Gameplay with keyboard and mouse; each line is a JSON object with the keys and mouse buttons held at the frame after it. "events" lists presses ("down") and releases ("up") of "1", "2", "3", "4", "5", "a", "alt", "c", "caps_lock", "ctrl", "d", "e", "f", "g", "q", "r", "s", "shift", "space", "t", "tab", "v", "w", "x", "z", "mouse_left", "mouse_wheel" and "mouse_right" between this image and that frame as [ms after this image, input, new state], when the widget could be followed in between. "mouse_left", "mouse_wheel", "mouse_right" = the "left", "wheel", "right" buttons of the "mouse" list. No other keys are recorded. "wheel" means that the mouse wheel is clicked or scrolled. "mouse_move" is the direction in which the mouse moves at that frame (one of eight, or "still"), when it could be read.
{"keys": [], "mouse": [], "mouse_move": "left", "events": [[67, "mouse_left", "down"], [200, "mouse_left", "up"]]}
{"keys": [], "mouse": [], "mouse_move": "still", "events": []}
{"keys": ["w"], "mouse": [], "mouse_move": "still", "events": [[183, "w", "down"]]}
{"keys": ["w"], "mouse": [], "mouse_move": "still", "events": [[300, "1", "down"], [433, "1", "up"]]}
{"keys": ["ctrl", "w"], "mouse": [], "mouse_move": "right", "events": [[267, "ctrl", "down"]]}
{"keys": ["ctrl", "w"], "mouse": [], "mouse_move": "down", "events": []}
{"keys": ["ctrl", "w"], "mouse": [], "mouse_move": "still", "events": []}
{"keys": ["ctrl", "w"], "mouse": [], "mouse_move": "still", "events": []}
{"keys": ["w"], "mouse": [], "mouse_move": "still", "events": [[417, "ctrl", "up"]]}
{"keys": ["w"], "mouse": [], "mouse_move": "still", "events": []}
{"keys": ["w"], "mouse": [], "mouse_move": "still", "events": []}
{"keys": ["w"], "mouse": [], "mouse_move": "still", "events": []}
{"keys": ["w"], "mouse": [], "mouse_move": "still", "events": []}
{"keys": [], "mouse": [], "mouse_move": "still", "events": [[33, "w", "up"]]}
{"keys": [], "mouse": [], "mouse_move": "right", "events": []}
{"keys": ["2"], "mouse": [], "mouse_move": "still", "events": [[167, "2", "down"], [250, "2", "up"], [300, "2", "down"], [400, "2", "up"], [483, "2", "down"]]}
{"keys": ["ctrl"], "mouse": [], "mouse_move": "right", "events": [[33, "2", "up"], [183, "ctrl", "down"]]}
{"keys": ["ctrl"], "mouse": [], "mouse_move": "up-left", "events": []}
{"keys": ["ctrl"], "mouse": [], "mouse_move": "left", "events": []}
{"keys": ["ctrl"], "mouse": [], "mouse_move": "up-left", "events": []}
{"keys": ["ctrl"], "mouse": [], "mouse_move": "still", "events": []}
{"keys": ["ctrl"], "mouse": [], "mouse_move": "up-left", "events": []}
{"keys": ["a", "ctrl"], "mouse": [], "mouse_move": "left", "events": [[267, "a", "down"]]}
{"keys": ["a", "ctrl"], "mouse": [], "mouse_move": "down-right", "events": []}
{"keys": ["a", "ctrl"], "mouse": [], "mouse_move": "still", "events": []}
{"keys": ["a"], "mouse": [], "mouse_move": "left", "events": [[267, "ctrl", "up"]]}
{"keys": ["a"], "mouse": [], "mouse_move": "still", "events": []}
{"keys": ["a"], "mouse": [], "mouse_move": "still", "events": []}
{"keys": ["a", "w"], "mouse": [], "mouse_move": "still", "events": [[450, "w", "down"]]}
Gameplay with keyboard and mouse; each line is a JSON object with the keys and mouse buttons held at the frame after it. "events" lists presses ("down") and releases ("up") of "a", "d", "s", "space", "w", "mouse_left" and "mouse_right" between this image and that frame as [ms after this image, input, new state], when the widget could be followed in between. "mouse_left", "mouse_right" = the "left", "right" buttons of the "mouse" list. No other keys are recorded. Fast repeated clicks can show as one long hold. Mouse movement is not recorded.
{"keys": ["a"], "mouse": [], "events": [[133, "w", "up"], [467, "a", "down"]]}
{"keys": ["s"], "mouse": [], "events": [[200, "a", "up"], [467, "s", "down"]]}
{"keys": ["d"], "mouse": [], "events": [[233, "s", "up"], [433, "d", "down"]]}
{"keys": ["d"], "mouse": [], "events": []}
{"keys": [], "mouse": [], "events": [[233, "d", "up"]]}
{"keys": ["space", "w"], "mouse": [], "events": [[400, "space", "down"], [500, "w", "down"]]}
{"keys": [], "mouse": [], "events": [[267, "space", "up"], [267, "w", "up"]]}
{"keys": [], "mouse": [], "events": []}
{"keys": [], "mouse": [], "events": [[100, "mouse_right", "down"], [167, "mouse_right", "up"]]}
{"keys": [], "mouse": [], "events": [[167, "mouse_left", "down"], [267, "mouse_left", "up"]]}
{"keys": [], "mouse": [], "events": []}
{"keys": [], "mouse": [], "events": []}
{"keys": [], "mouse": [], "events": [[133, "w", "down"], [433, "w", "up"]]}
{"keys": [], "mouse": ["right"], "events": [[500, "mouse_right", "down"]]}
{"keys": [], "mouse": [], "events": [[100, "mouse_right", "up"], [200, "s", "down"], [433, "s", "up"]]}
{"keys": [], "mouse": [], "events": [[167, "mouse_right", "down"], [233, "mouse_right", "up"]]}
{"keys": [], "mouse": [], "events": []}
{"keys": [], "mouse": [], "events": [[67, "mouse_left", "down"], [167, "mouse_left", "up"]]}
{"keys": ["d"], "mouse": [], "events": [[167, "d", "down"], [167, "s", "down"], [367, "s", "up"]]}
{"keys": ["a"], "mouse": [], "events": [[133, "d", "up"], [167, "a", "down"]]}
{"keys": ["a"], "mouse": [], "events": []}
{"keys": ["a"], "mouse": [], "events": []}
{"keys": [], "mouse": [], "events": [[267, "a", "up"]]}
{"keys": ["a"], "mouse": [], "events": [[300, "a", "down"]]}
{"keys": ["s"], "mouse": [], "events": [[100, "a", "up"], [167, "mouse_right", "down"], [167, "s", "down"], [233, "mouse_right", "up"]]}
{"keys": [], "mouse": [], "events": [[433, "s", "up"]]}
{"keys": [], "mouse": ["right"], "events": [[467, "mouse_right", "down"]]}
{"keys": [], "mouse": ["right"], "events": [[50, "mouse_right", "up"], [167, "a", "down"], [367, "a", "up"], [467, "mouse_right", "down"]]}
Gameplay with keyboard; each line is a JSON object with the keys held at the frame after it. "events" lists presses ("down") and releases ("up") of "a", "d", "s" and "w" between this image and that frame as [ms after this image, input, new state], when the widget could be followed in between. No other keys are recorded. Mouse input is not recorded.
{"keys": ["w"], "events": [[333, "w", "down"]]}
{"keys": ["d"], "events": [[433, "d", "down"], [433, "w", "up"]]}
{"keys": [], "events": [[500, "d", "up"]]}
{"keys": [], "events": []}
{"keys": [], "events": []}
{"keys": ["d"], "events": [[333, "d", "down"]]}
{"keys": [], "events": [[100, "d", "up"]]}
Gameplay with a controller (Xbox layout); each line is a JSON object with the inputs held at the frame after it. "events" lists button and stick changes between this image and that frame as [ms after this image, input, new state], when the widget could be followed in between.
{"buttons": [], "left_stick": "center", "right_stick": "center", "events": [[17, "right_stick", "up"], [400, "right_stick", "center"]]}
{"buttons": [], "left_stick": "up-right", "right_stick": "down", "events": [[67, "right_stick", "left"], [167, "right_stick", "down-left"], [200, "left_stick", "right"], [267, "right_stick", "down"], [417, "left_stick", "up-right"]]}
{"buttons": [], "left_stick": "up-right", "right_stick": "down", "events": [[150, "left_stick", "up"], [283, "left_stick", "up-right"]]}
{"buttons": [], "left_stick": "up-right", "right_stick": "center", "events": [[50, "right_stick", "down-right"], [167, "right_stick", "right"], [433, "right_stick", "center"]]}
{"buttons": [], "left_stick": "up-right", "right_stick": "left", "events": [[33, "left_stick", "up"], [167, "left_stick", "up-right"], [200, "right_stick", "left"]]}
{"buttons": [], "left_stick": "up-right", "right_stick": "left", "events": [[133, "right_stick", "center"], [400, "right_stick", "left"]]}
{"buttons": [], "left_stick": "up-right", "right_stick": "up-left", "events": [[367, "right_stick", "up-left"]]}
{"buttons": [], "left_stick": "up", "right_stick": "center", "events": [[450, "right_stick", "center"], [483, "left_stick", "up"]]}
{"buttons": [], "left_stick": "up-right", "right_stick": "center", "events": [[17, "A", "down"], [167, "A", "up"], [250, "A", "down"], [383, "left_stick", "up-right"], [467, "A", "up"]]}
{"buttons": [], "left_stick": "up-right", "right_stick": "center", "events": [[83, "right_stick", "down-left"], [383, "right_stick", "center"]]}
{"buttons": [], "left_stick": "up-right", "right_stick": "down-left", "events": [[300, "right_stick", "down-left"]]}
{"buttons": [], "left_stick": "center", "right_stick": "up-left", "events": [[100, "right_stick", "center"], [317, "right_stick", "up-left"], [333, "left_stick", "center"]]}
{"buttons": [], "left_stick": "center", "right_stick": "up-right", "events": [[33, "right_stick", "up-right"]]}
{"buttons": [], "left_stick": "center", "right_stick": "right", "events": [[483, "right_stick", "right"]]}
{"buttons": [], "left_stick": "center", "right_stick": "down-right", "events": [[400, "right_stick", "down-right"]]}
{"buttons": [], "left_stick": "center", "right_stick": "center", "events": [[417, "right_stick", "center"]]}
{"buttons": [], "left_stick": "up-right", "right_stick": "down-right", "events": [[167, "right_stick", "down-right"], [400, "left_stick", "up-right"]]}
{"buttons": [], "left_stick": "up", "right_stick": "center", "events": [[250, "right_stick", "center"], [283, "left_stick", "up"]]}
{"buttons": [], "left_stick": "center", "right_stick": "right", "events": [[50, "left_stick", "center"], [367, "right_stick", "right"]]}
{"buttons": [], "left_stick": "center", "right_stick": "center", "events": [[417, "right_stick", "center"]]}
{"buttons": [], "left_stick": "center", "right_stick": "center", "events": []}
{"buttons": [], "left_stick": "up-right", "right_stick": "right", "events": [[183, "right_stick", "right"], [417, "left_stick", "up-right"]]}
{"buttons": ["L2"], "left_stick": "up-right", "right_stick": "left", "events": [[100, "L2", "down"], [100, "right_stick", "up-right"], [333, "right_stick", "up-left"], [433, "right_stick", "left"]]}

= The task =
For the string "space", count the lines of the entries above that include it; answer with the number only.

= Answer section =
4